### What you will do:
Begin at the line below that contains "414 293 23.76". Repeat it and all remaining lines of the records exactly.
____
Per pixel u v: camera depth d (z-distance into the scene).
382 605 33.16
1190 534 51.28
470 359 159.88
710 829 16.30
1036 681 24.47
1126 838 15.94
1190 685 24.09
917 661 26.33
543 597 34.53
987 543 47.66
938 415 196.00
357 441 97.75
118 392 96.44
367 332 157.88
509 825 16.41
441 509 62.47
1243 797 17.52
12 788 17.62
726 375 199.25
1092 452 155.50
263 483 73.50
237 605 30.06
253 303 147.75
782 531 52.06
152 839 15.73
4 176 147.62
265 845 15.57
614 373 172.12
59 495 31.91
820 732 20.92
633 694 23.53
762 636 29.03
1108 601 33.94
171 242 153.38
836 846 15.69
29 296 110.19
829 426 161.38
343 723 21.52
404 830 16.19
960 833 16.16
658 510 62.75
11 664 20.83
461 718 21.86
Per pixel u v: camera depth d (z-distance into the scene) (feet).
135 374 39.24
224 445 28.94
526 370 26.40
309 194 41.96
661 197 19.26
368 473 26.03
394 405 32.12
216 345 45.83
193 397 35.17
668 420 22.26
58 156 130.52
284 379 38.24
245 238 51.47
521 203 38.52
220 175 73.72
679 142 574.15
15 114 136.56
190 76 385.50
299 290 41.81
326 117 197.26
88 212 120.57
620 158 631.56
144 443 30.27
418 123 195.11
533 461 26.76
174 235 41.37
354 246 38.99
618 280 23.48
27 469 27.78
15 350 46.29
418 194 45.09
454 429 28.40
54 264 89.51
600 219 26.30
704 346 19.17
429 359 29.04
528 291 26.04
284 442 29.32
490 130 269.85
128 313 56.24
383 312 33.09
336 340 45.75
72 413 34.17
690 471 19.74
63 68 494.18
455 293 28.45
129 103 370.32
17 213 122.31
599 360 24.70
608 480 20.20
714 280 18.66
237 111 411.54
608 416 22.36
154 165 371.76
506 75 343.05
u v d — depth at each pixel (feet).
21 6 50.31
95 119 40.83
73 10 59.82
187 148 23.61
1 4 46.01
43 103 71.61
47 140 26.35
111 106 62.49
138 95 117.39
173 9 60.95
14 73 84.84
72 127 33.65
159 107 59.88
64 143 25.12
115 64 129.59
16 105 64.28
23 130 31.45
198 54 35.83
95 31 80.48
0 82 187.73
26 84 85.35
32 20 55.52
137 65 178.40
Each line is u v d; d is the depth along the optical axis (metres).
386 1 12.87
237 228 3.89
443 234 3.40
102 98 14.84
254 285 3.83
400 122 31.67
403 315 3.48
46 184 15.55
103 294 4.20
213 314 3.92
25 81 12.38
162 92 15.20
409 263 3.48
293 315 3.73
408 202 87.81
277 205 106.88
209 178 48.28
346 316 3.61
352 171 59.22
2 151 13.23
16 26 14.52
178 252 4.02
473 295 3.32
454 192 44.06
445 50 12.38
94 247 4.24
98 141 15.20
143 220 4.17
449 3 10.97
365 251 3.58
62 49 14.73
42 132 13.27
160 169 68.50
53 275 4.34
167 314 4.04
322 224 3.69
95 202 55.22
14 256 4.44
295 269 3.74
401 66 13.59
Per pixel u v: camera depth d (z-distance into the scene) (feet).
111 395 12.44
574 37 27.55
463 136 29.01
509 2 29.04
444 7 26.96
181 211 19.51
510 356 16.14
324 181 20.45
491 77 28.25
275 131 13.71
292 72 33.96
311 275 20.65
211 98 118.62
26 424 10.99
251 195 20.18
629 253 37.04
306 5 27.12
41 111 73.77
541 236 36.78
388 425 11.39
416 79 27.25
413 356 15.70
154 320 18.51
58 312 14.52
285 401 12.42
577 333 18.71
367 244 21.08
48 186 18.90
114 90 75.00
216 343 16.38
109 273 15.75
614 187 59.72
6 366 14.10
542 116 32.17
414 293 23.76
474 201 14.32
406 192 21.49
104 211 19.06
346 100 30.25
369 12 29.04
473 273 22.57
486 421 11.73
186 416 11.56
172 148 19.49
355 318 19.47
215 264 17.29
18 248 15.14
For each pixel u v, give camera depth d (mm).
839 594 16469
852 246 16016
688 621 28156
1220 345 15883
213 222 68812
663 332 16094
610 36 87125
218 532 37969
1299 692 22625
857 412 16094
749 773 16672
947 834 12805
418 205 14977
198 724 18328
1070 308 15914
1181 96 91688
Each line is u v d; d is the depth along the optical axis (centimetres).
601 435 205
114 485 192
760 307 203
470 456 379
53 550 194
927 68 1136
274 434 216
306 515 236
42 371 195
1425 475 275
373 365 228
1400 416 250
____
### Solved problem:
414 293 23.76
474 201 14.32
406 192 21.49
104 211 19.06
346 100 30.25
369 12 29.04
473 273 22.57
486 421 11.73
186 416 11.56
172 148 19.49
355 318 19.47
215 264 17.29
18 248 15.14
For each pixel u v, give camera depth d (mm).
839 594 16469
852 246 16016
688 621 28156
1220 345 15883
213 222 68812
663 332 16094
610 36 87125
218 532 37969
1299 692 22625
857 412 16094
749 773 16672
947 834 12805
418 205 14977
198 724 18328
1070 308 15914
1181 96 91688
Each line is u v d; d is the depth along the optical axis (centimetres).
601 435 205
114 485 192
760 307 203
470 456 379
53 550 194
927 68 1136
274 434 216
306 515 236
42 371 195
1425 475 275
373 365 228
1400 416 250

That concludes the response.